Затем он начал пространно рассуждать о нанесении удара в «подбрюшье Европы» и о том, как, по его мнению, мы должны пройти через Югославию и атаковать противника на побережье Эгейского моря. Объяснив все это, он сказал:
– Вот так, господа, а теперь я оставляю вас, чтобы вы хорошенько подумали.
– Хорошо, сэр, – произнес я.
Черчилль вышел из комнаты, громко хлопнув дверью. Не успели мы еще перевести дух, раздумывая над тем, что предпринять, как дверь снова открылась, из нее высунулась голова Черчилля. Отыскав меня взглядом, он сказал:
– В пятнадцать часов завтра. Хорошо, капитан 1 ранга?
– Конечно, сэр. Так будет лучше.
– Пусть так и будет. Доброй ночи, – сказал Черчилль и отправился спать.
Так случалось не часто, но мы всегда чувствовали, что этот великий человек где-то поблизости, и знали, что он может появиться неожиданно, как с неба свалиться.
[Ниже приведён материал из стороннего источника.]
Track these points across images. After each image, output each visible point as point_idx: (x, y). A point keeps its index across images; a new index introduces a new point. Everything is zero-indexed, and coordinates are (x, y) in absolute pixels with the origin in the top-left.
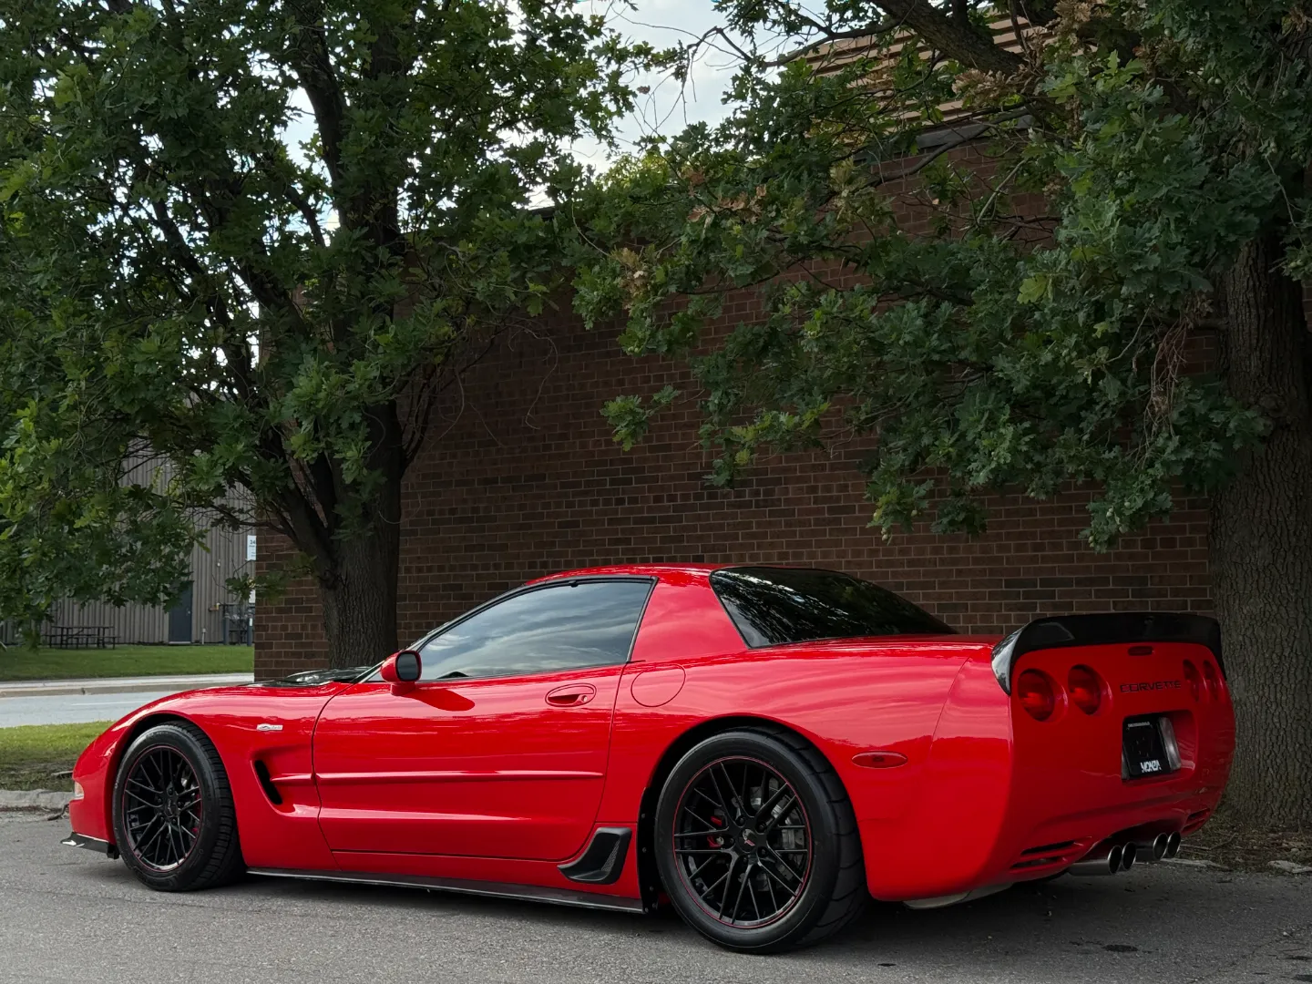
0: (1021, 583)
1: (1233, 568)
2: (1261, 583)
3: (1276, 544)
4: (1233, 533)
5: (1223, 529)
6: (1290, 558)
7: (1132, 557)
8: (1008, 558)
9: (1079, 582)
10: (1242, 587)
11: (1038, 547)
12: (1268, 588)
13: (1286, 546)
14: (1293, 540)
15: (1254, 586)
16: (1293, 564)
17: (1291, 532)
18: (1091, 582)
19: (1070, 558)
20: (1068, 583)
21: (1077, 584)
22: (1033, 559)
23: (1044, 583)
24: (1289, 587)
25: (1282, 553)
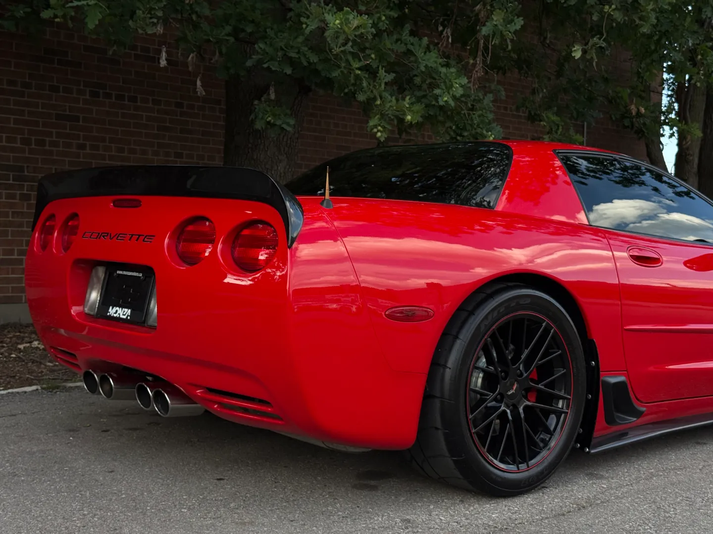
7: (13, 150)
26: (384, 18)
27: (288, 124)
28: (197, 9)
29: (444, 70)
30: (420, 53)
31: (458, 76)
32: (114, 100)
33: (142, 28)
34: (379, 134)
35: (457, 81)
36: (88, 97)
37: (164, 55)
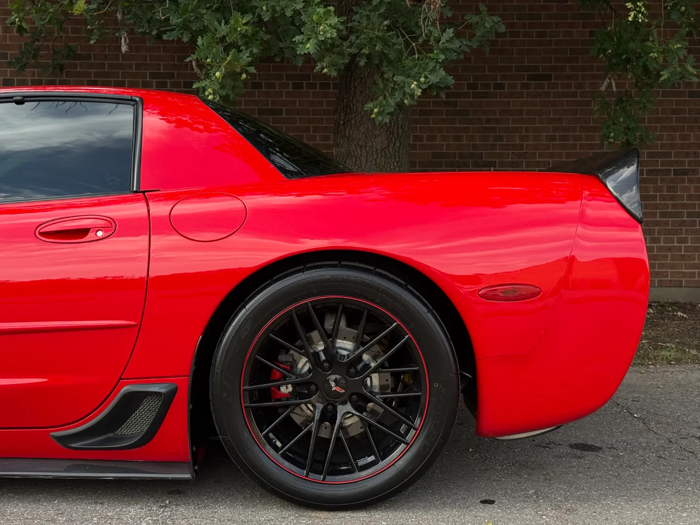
1: (359, 150)
2: (378, 161)
3: (390, 134)
4: (360, 125)
5: (353, 122)
6: (398, 144)
10: (364, 162)
12: (382, 164)
13: (396, 136)
14: (400, 131)
15: (373, 162)
16: (399, 148)
17: (400, 125)
24: (395, 164)
25: (393, 140)
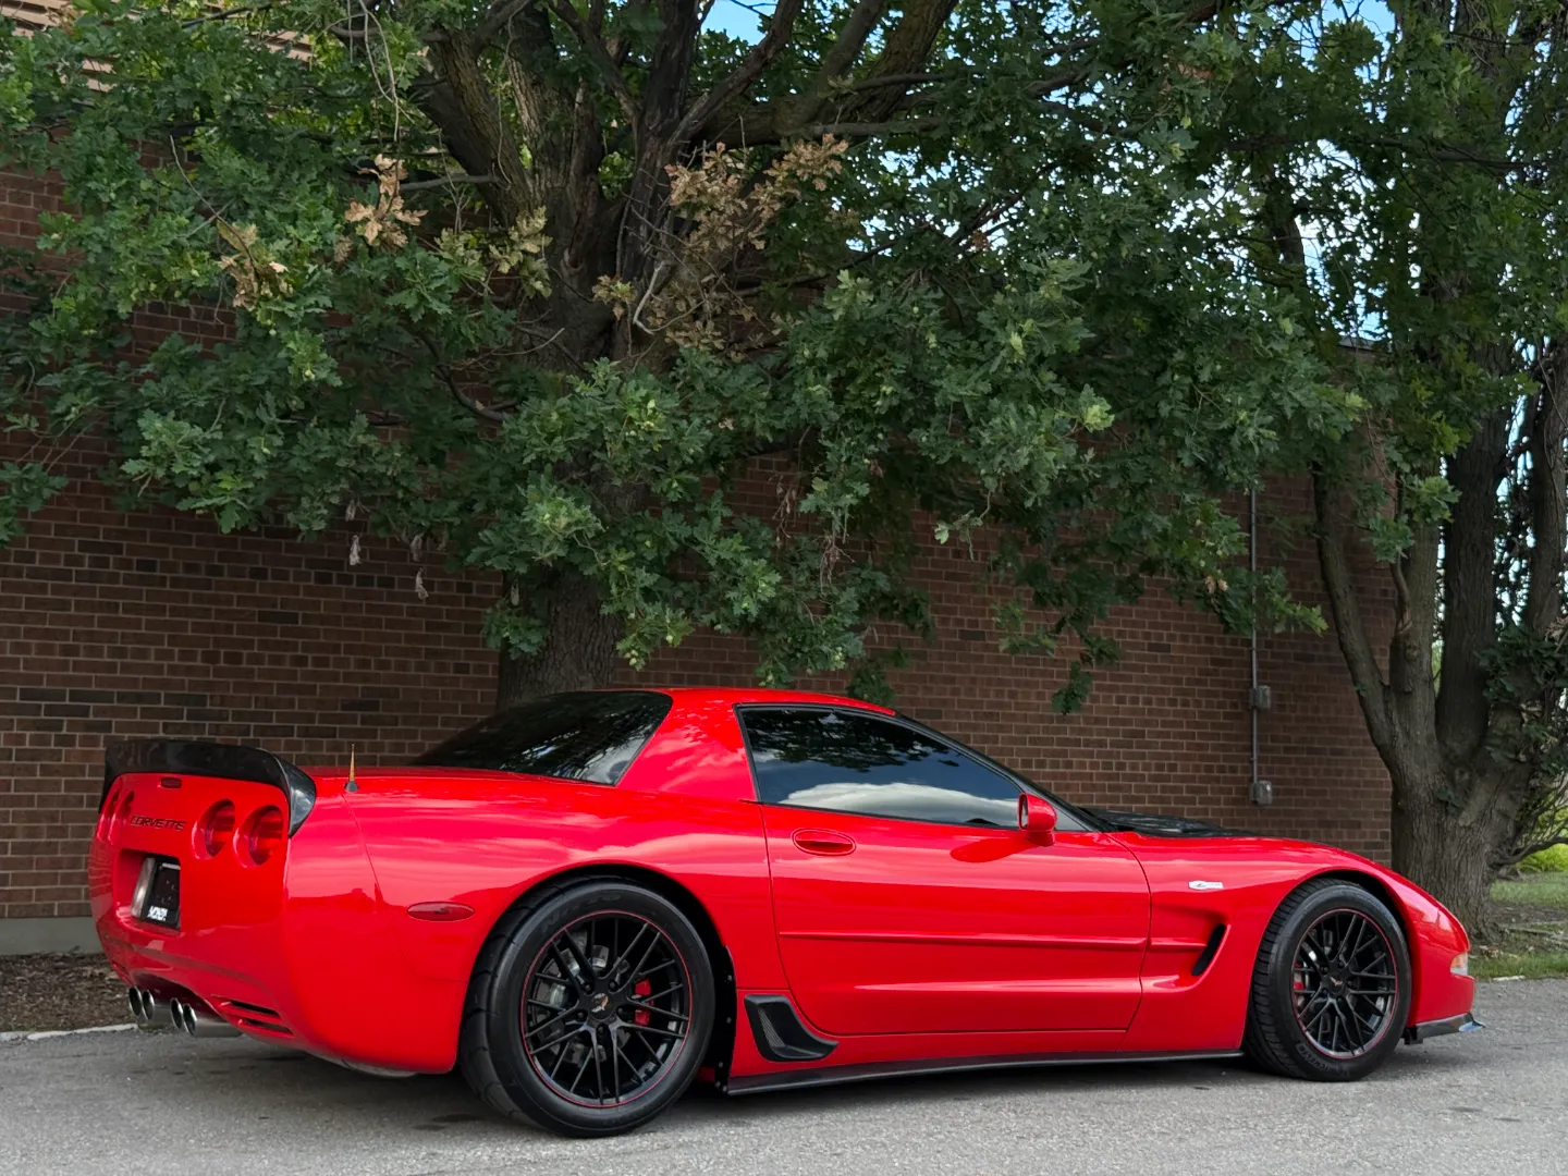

Мне припоминается еще один случай несколько иного рода. Помню, как Черчилль подошел ко мне и сказал:
– Капитан 1 ранга, мы, должно быть, родственники.
– И мне так кажется.
– А почему? – спросил Черчилль.
– Я читал вашу книгу «Жизнь Малборо». Там вы рассказываете, что ваш предок, сэр Уинстон Черчилль, был женат на Люси Дрэйк. Их сын Джон Черчилль стал первым герцогом Малборо, который был вашим выдающимся предком.
– Вы хотите сказать, что прочли мою книгу?
– Да. Оба тома.
– И верите тому, что там написано?
– Да. Я знаю, что в ней все верно. Это подтверждается и другими источниками.
– Хорошо, капитан 1 ранга. Значит, мы – родственники».